= THE TASK =
Word for word, restate the lines of the listing below from the line with "shifted,kufunuril,685 176 705" through the line with "new,,,beige foselex,543 341", and do not include the pictures.

*** DATASET

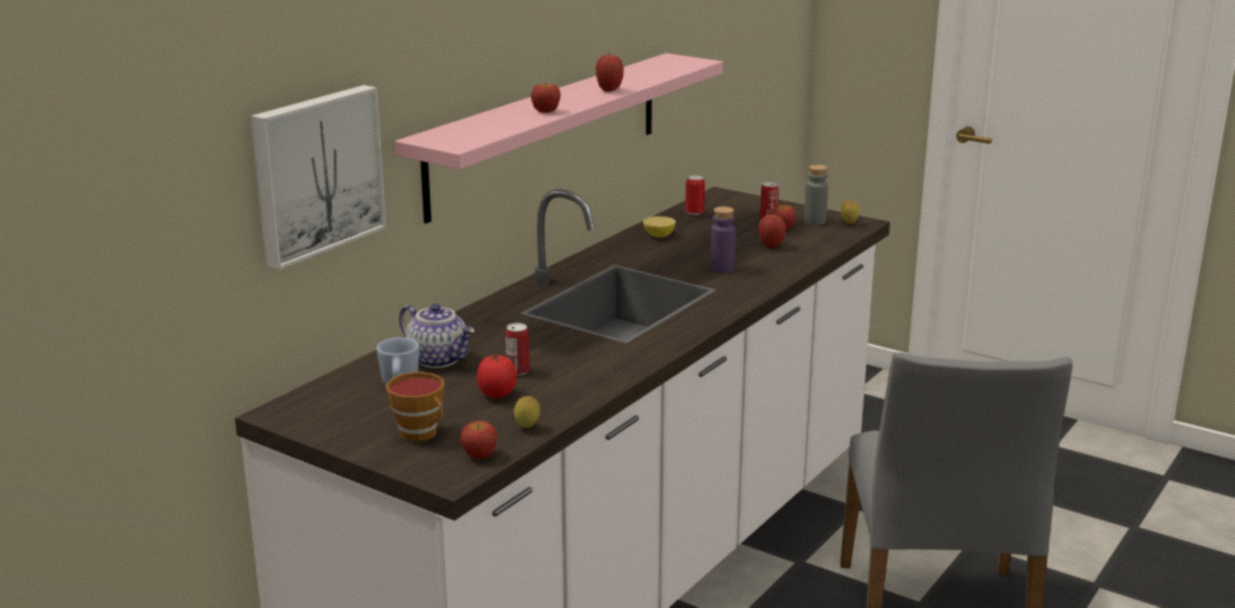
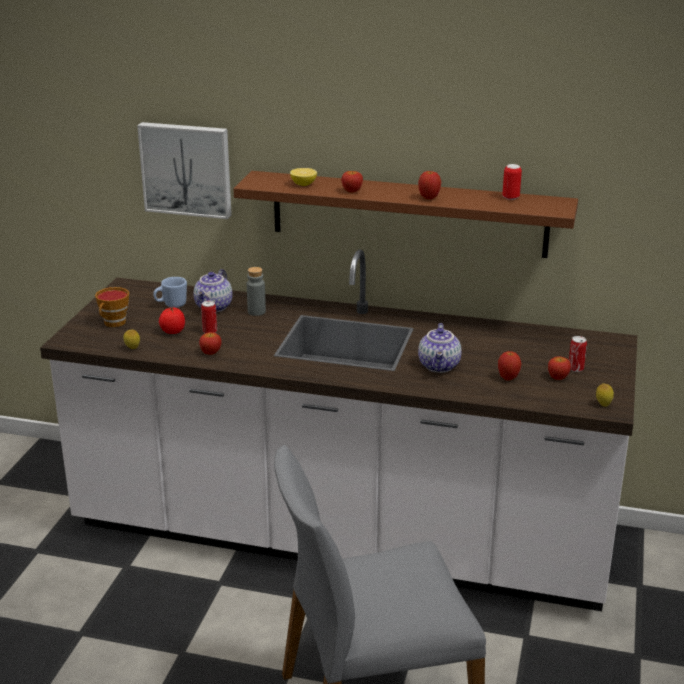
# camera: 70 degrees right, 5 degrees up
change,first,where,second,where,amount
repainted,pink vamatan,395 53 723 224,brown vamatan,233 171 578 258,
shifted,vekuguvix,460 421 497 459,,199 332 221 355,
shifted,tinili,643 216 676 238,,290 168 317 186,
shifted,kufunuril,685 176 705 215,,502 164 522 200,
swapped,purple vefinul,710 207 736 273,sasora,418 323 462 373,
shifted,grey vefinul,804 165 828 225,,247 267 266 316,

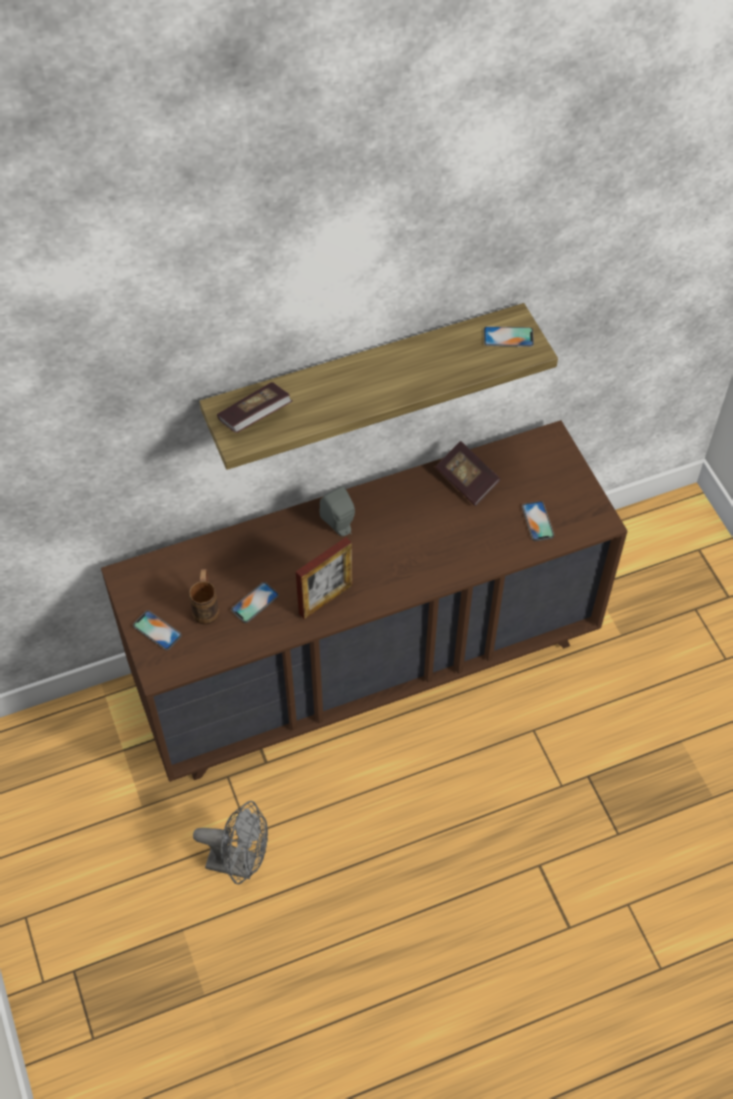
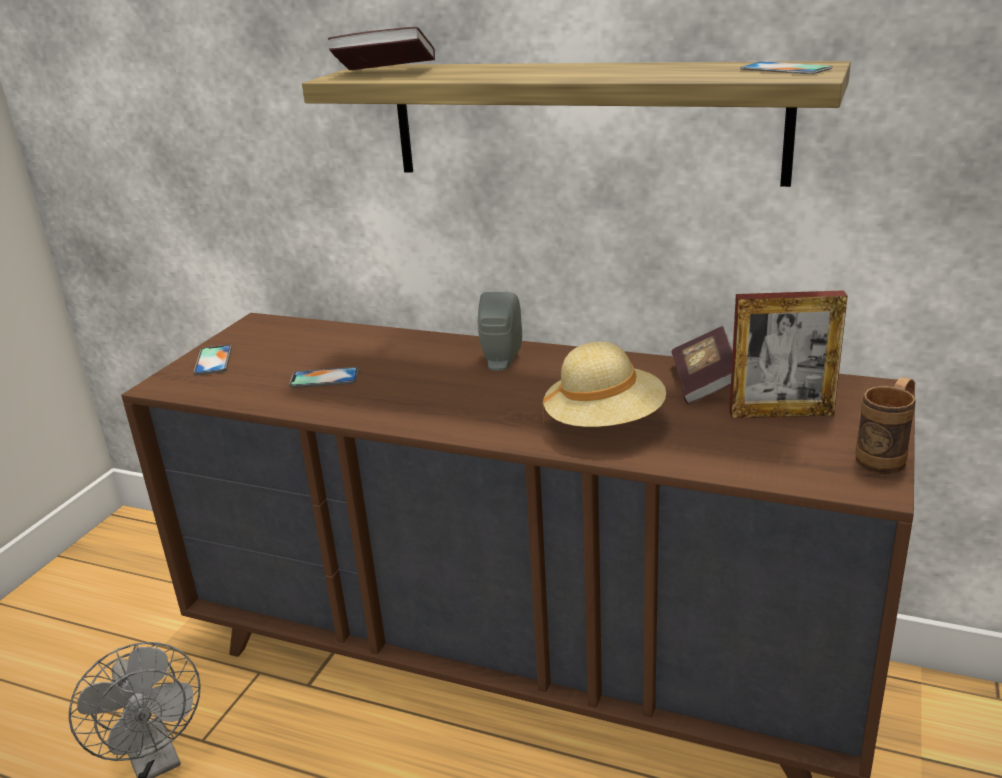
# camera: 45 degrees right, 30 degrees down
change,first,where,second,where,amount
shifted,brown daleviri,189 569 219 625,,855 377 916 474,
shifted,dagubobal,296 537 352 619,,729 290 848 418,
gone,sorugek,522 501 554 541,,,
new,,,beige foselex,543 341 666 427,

******
*** DATASET

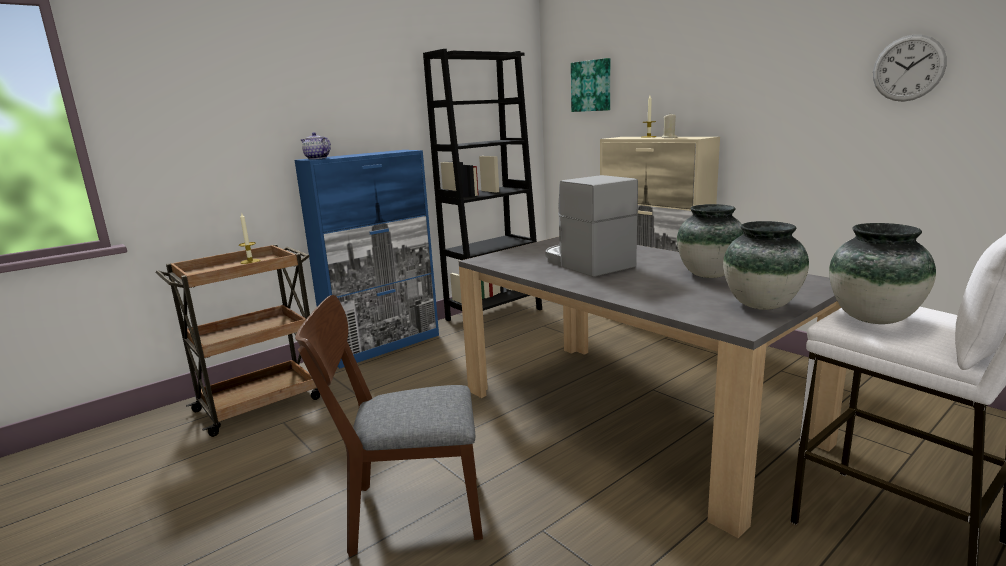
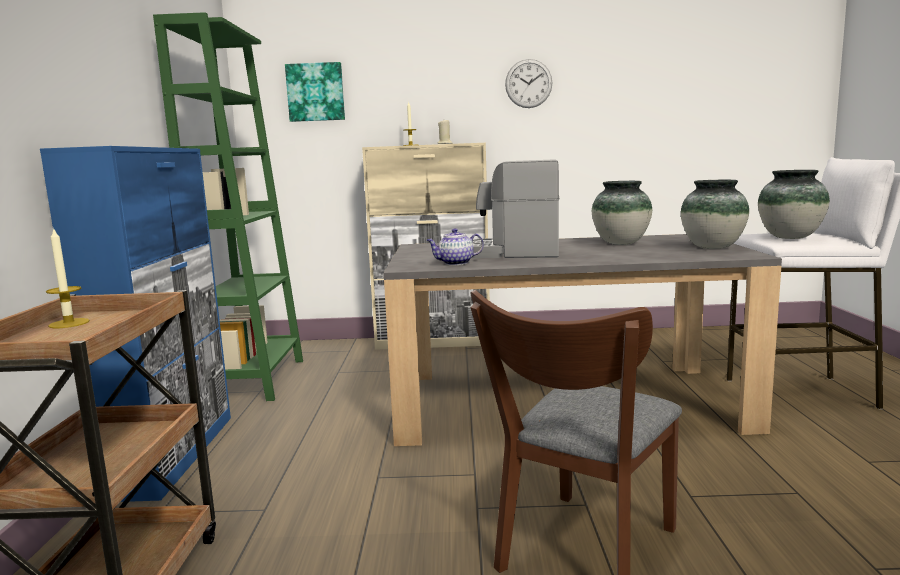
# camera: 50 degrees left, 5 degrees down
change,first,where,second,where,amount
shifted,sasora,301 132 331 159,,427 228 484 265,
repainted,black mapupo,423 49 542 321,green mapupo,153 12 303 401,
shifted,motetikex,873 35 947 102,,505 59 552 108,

******

= RESULT OF THE EXERCISE =
shifted,kufunuril,685 176 705 215,,502 164 522 200,
swapped,purple vefinul,710 207 736 273,sasora,418 323 462 373,
shifted,grey vefinul,804 165 828 225,,247 267 266 316,

# camera: 45 degrees right, 30 degrees down
change,first,where,second,where,amount
shifted,brown daleviri,189 569 219 625,,855 377 916 474,
shifted,dagubobal,296 537 352 619,,729 290 848 418,
gone,sorugek,522 501 554 541,,,
new,,,beige foselex,543 341 666 427,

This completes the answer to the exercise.